Data for processing
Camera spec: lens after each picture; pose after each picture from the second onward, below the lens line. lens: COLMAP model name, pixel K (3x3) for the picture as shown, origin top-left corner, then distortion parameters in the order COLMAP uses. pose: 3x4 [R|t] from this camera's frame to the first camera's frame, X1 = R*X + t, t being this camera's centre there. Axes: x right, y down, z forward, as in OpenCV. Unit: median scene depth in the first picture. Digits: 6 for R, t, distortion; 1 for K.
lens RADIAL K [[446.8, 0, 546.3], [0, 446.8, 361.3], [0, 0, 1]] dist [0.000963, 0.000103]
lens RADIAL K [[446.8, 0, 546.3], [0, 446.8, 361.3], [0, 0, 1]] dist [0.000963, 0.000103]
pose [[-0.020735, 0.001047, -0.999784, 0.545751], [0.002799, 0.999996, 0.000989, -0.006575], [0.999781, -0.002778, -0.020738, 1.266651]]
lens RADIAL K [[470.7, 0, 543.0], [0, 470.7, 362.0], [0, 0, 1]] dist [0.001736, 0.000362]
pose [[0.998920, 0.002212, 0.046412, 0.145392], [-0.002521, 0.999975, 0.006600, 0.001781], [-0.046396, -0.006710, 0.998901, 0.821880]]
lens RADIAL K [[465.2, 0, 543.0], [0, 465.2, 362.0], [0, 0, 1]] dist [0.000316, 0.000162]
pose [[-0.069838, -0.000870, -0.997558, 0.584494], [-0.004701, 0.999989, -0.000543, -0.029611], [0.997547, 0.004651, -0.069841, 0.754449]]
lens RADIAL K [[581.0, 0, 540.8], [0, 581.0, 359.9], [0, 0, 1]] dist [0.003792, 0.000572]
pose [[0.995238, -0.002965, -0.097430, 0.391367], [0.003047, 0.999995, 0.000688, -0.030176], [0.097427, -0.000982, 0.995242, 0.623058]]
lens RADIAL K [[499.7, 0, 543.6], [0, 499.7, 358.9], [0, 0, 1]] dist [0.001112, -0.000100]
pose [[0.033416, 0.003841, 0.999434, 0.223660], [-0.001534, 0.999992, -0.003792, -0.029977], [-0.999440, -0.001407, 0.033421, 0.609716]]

Exercise directions
Please print each entry once more, exactly as it reads.

Worked solution
Camera spec: lens after each picture; pose after each picture from the second onward, below the lens line. lens: COLMAP model name, pixel K (3x3) for the picture as shown, origin top-left corner, then distortion parameters in the order COLMAP uses. pose: 3x4 [R|t] from this camera's frame to the first camera's frame, X1 = R*X + t, t being this camera's centre there. Axes: x right, y down, z forward, as in OpenCV. Unit: median scene depth in the first picture. Digits: 6 for R, t, distortion; 1 for K.
lens RADIAL K [[446.8, 0, 546.3], [0, 446.8, 361.3], [0, 0, 1]] dist [0.000963, 0.000103]
lens RADIAL K [[446.8, 0, 546.3], [0, 446.8, 361.3], [0, 0, 1]] dist [0.000963, 0.000103]
pose [[-0.020735, 0.001047, -0.999784, 0.545751], [0.002799, 0.999996, 0.000989, -0.006575], [0.999781, -0.002778, -0.020738, 1.266651]]
lens RADIAL K [[470.7, 0, 543.0], [0, 470.7, 362.0], [0, 0, 1]] dist [0.001736, 0.000362]
pose [[0.998920, 0.002212, 0.046412, 0.145392], [-0.002521, 0.999975, 0.006600, 0.001781], [-0.046396, -0.006710, 0.998901, 0.821880]]
lens RADIAL K [[465.2, 0, 543.0], [0, 465.2, 362.0], [0, 0, 1]] dist [0.000316, 0.000162]
pose [[-0.069838, -0.000870, -0.997558, 0.584494], [-0.004701, 0.999989, -0.000543, -0.029611], [0.997547, 0.004651, -0.069841, 0.754449]]
lens RADIAL K [[581.0, 0, 540.8], [0, 581.0, 359.9], [0, 0, 1]] dist [0.003792, 0.000572]
pose [[0.995238, -0.002965, -0.097430, 0.391367], [0.003047, 0.999995, 0.000688, -0.030176], [0.097427, -0.000982, 0.995242, 0.623058]]
lens RADIAL K [[499.7, 0, 543.6], [0, 499.7, 358.9], [0, 0, 1]] dist [0.001112, -0.000100]
pose [[0.033416, 0.003841, 0.999434, 0.223660], [-0.001534, 0.999992, -0.003792, -0.029977], [-0.999440, -0.001407, 0.033421, 0.609716]]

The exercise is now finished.